Soms kan je met een CB op 27Mhz gesprekken voeren met verre landen zelfs op zeldzame momenten met de andere kant van de wereld.

Dit fenomeen komt vooral voor op de lage frequentie's tussen 1 en 30Mhz.

Een radiosignaal ondergaat verschillende beinvloedingen onderweg van zendantenne naar de ontvangstantenne, deze invloeden noemen we propagatie.

Propagatie is het reflecteren van radiosignalen tegen de D, E en F lagen in de ionosfeer terug naar de aarde in een bepaalde hoek.

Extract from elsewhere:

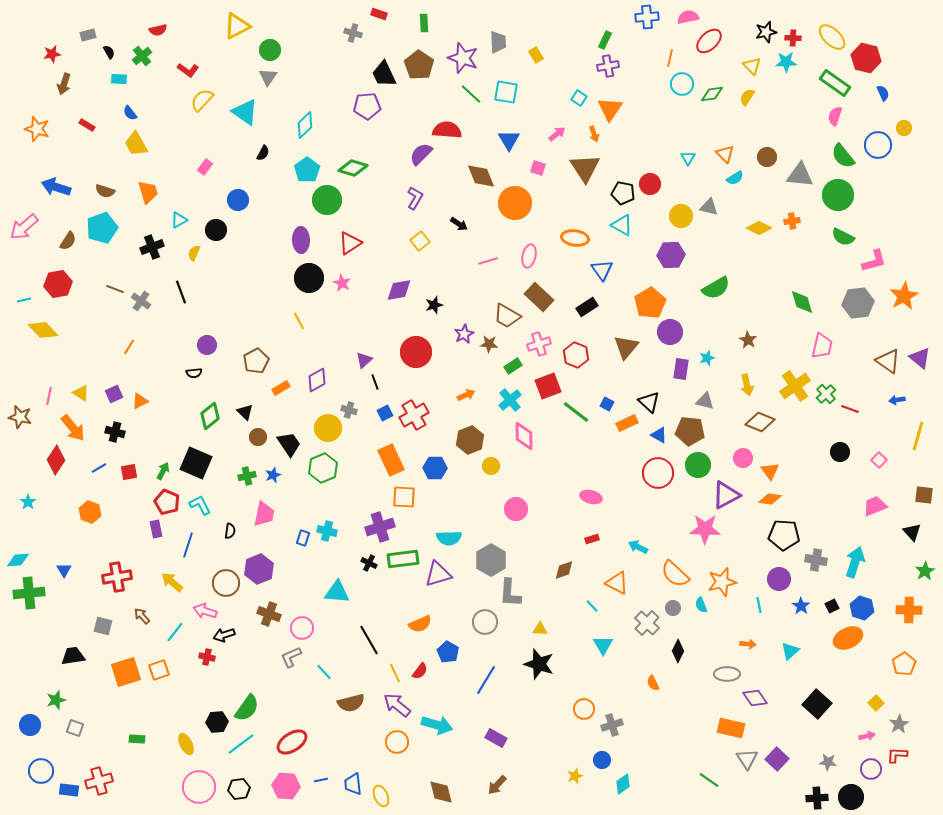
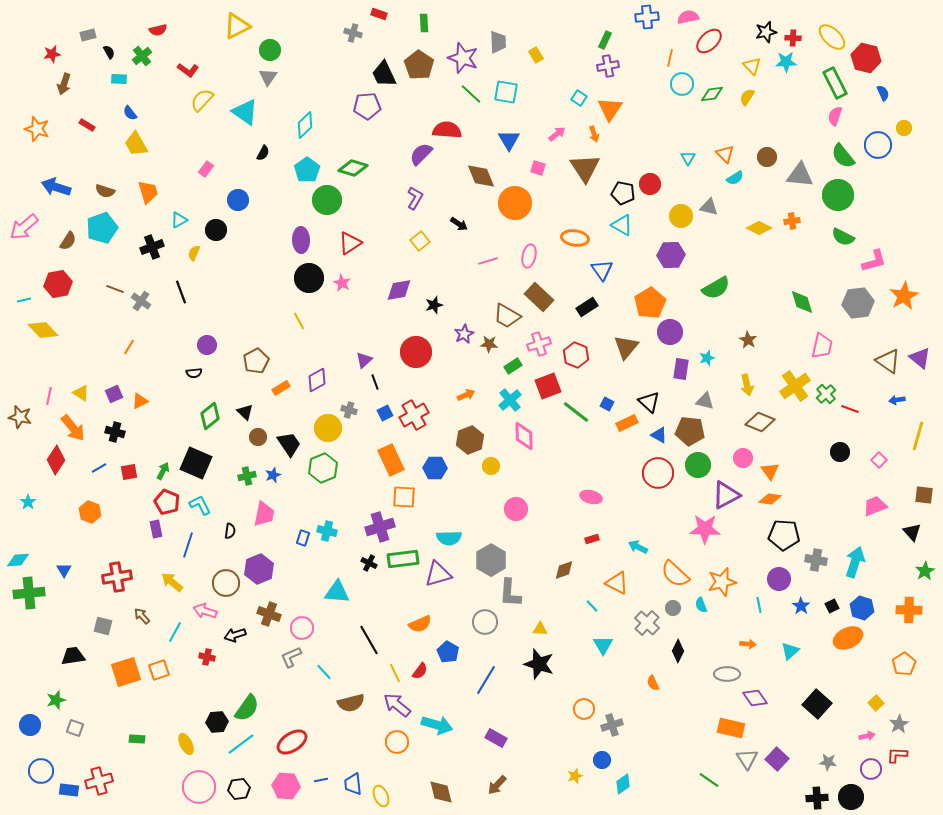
green rectangle at (835, 83): rotated 28 degrees clockwise
pink rectangle at (205, 167): moved 1 px right, 2 px down
cyan line at (175, 632): rotated 10 degrees counterclockwise
black arrow at (224, 635): moved 11 px right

De zon beinvloedt op kortegolf HF frequenties (1-30Mhz) het radioverkeer via de ionosfeer,

-De 11 jarige syclus:

De zon kent een 11 jarige cyclus. Om de 11 jaar vertoont zijn een maximum in haar energie-uitstraling.

Deze maxima worden veroorzaakt door het veelvouding optreden ven enorme uitbarstingen van de zonnevlammen en de erbij behorende zonnevlekken.

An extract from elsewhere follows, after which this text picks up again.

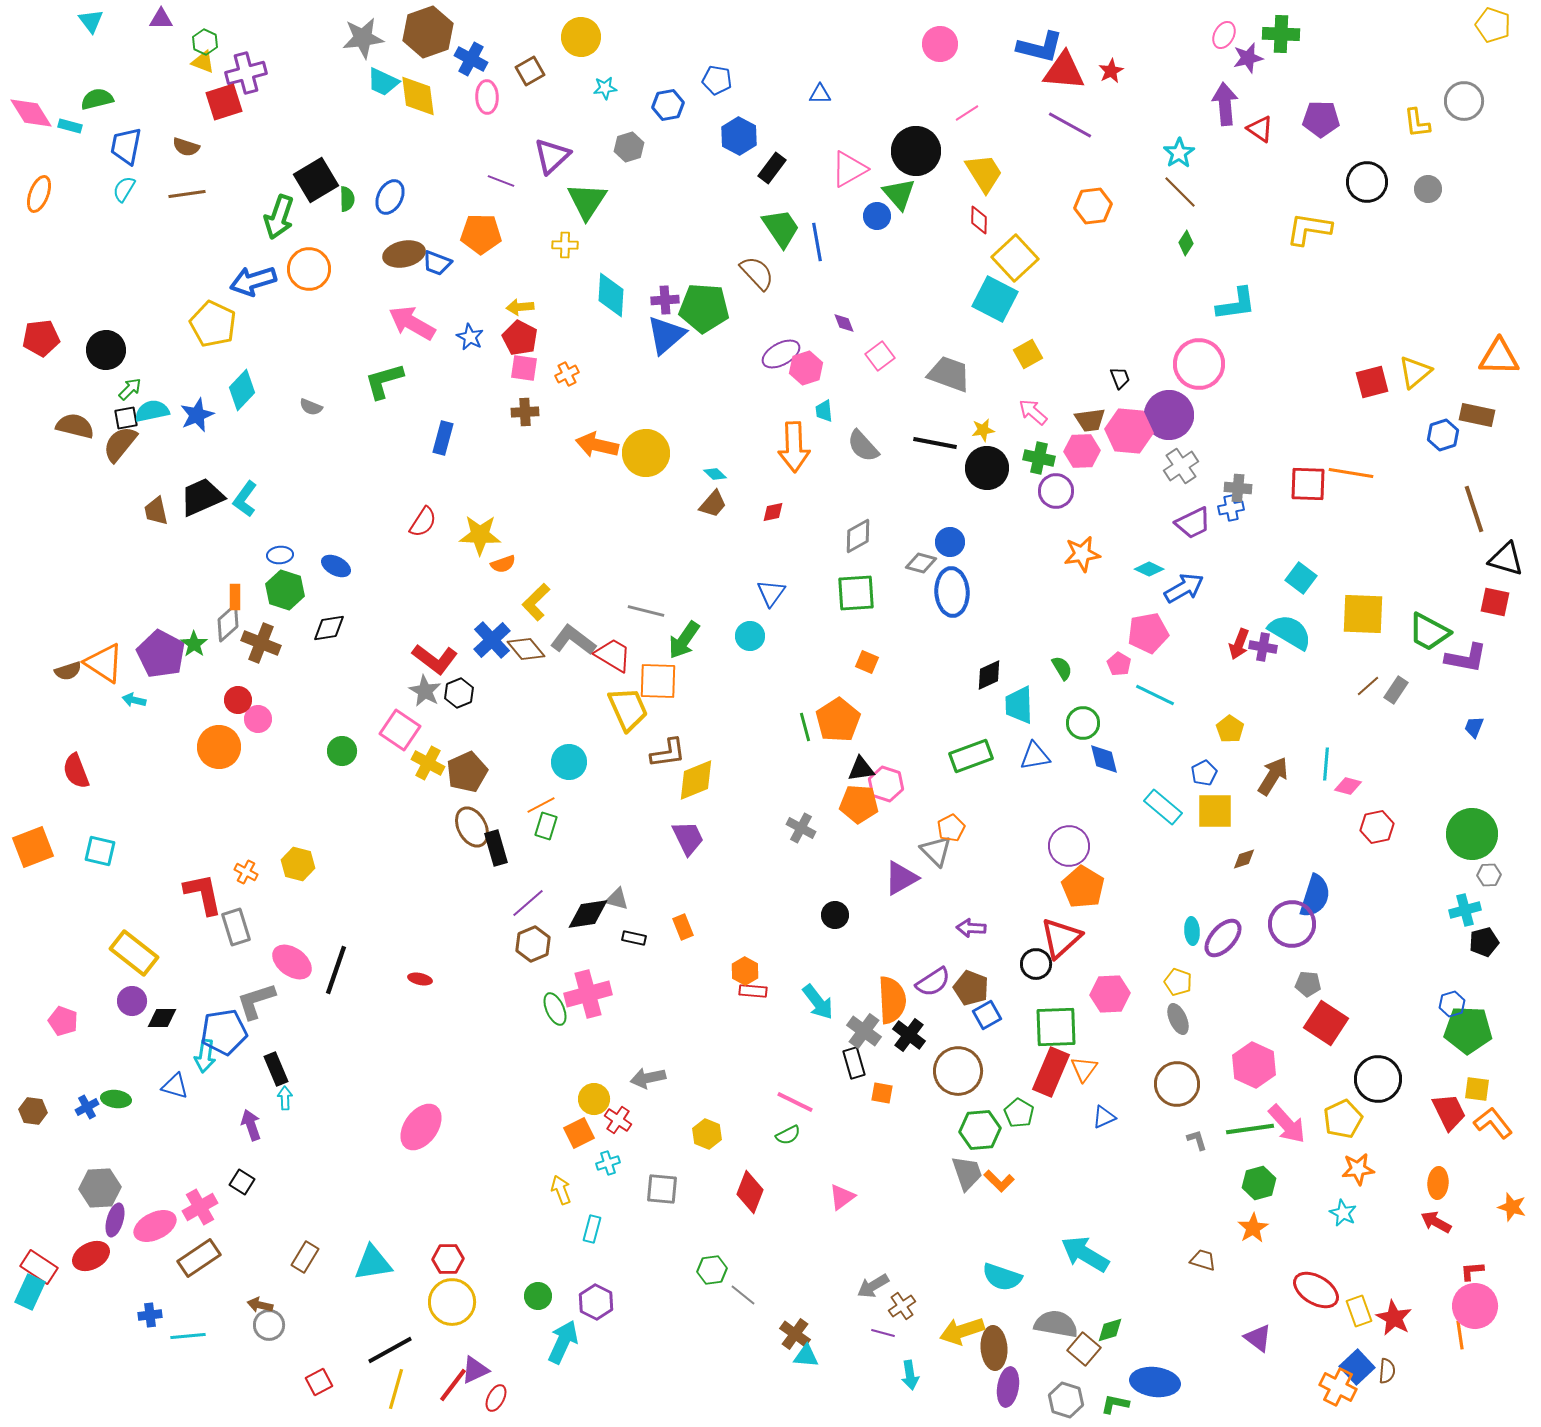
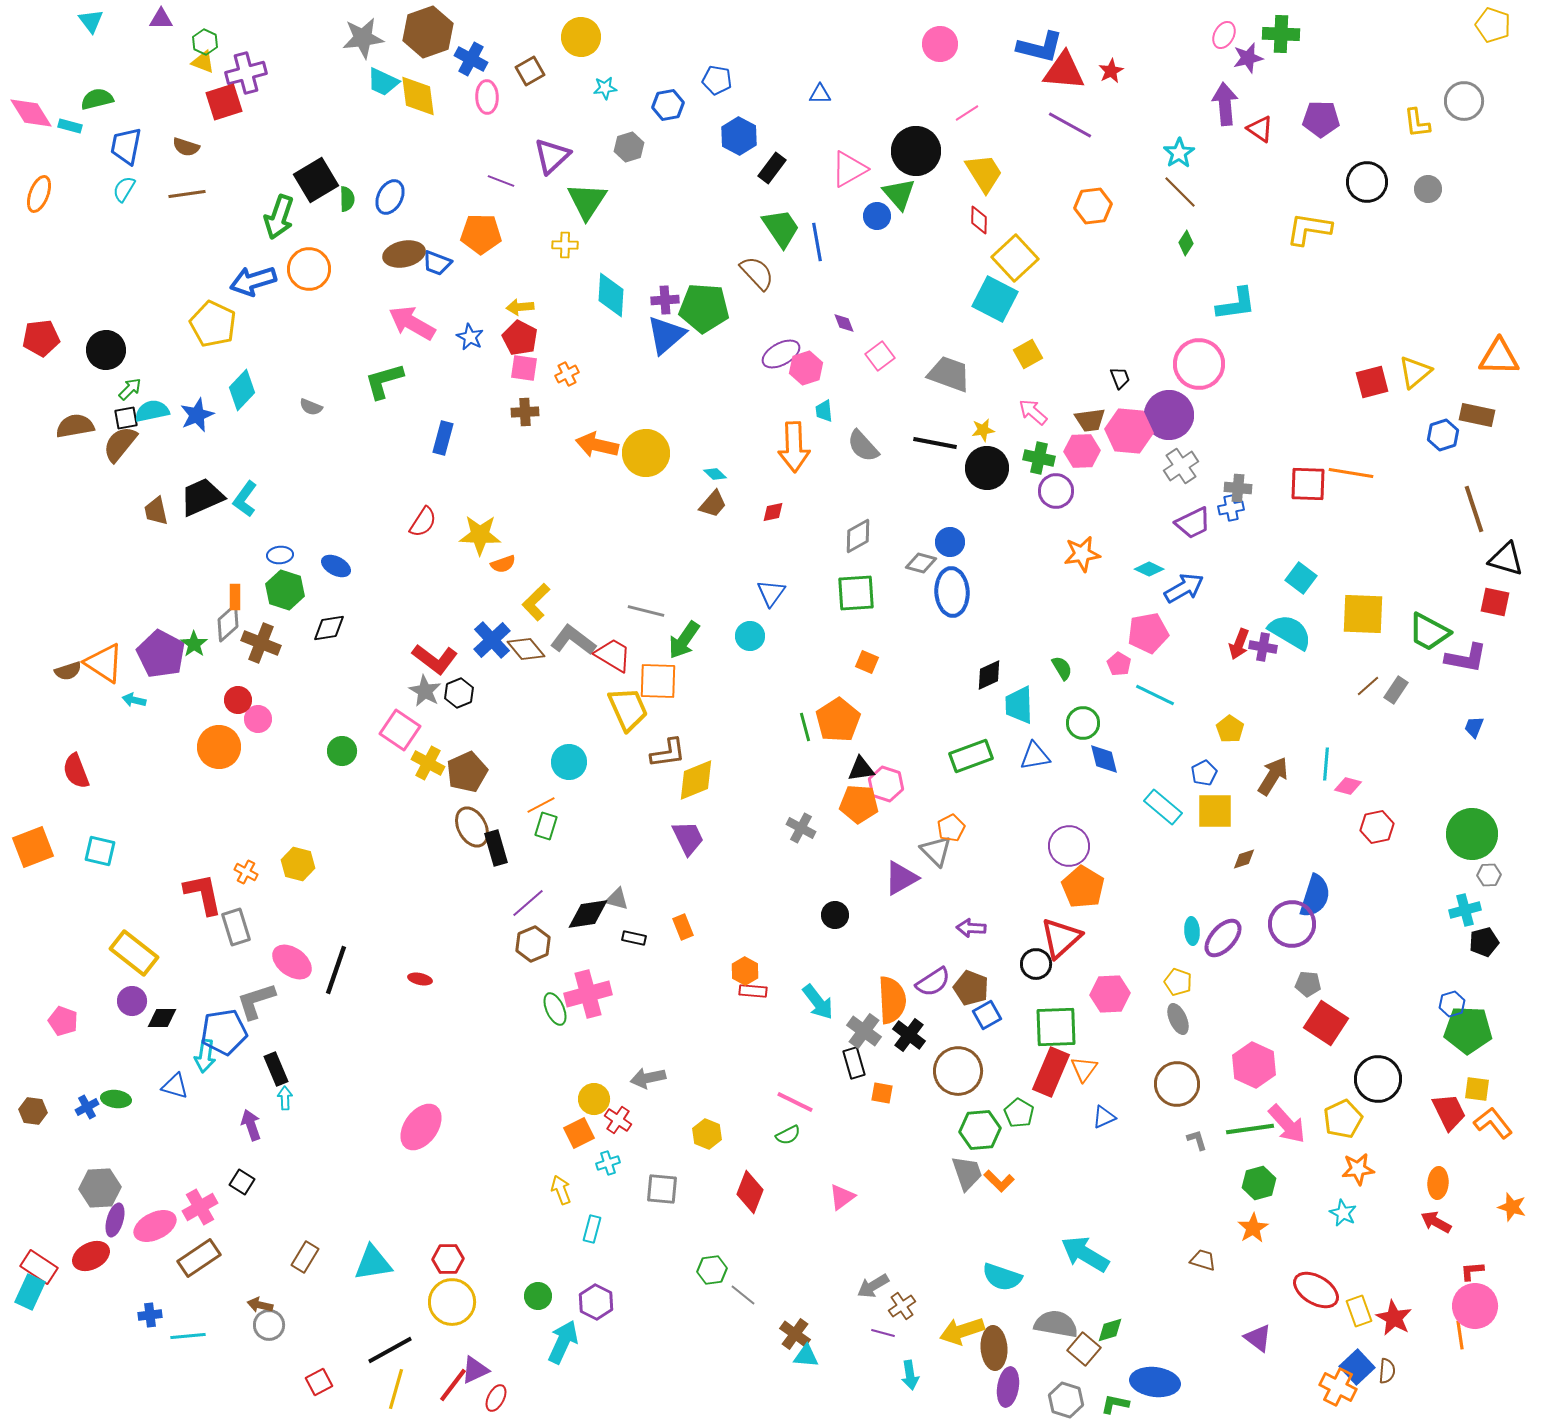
brown semicircle at (75, 426): rotated 24 degrees counterclockwise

-Het seizoen, dag en nacht:

De zon staat bij ons in de in de winter laag aan de hemel dat betekent dat de zonnestraling niet zo sterk is.

De ionosfeer is een deel van de dampkring die zich rondom de aarde bevindt op een hoogte van 40 tot 400Km.

Het is de zonnestraling die in bepaalde delen van de atmosfeer een proces van ionisatie veroorzaakt.

De geleidbaarheid van de aarde heeft ook invloed op de reikwijdte van een radiosignaal.

De geleidbaarheid van water is groter als dat van land. De geleidbaarheid van vochtige leemgronden is beter dan droge zandgronden.

Atmosferische storingen:

Regendruppels die statisch geladen zijn die de antenne treffen geven soms een sterke knetterstoring.

Een elektrische ontlading bij een onweer geeft ook korte hevige storingen vooral op de hf frequenties.